Kubrick, Stanley (1928–1999) By Oveisy, Fouad
Stanley Kubrick (b. 26 July 1928, Bronx, New York, US; d. 7 March 1999, St Albans, England) was a key late-modernist American director renowned for his creative use of cinematic elements, a bold approach to the human subject’s existential dilemmas, and a controversial tendency towards grotesque subject matter. Even though the themes and cinematic styles vary greatly throughout Kubrick’s oeuvre, the human relationship with technology and government, the individual’s traumatic response to sexual and societal norms, and the mass conditions in the wake of war and violence capture the gist of his philosophical focus on the limitations of modernity.

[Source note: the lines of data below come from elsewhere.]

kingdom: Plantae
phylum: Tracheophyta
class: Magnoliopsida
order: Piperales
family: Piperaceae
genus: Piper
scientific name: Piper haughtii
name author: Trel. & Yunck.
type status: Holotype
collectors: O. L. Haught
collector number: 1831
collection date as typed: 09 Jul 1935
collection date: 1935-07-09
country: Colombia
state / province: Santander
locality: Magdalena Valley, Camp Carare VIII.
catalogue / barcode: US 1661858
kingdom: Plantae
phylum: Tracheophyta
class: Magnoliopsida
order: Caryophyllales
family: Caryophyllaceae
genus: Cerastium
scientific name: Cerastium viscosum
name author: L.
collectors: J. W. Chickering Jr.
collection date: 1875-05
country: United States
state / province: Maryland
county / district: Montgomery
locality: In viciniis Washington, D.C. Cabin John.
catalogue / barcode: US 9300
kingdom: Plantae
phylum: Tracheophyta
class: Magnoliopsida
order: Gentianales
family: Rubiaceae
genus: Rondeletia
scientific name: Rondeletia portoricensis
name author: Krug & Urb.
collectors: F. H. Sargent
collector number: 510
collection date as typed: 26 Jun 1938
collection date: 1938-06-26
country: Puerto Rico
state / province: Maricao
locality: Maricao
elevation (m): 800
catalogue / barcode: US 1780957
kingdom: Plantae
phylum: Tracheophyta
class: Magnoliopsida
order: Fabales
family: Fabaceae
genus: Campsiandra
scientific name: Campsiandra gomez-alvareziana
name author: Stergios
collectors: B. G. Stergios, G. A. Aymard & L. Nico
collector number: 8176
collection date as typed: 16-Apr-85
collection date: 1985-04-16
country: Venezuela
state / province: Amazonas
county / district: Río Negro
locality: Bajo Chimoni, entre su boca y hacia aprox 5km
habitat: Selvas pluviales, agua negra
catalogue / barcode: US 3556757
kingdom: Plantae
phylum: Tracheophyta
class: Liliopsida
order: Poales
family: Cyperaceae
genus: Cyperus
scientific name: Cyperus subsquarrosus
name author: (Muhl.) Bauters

Kubrick’s films fall into the modernist tradition of aesthetic formalism. In the science fiction 2001: A Space Odyssey (1968), he effectively uses the Eisensteinian techniques of rhythmic, tonal and intellectual montage to comment on technological teleology, human enlightenment, and the origin of violence. Kubrick established his early reputation with the noir The Killing (1956), and the World War I drama Paths of Glory (1957). The adaptations Lolita (1962) and A Clockwork Orange (1971) brought him worldwide success and acclaim. Later in his career, the psychological thriller The Shining (1987) and the Vietnam film Full Metal Jacket (1987) cemented his status as a fierce yet highly controversial critic of modern society, human nature, and the capitalistic machines of war and patriarchy.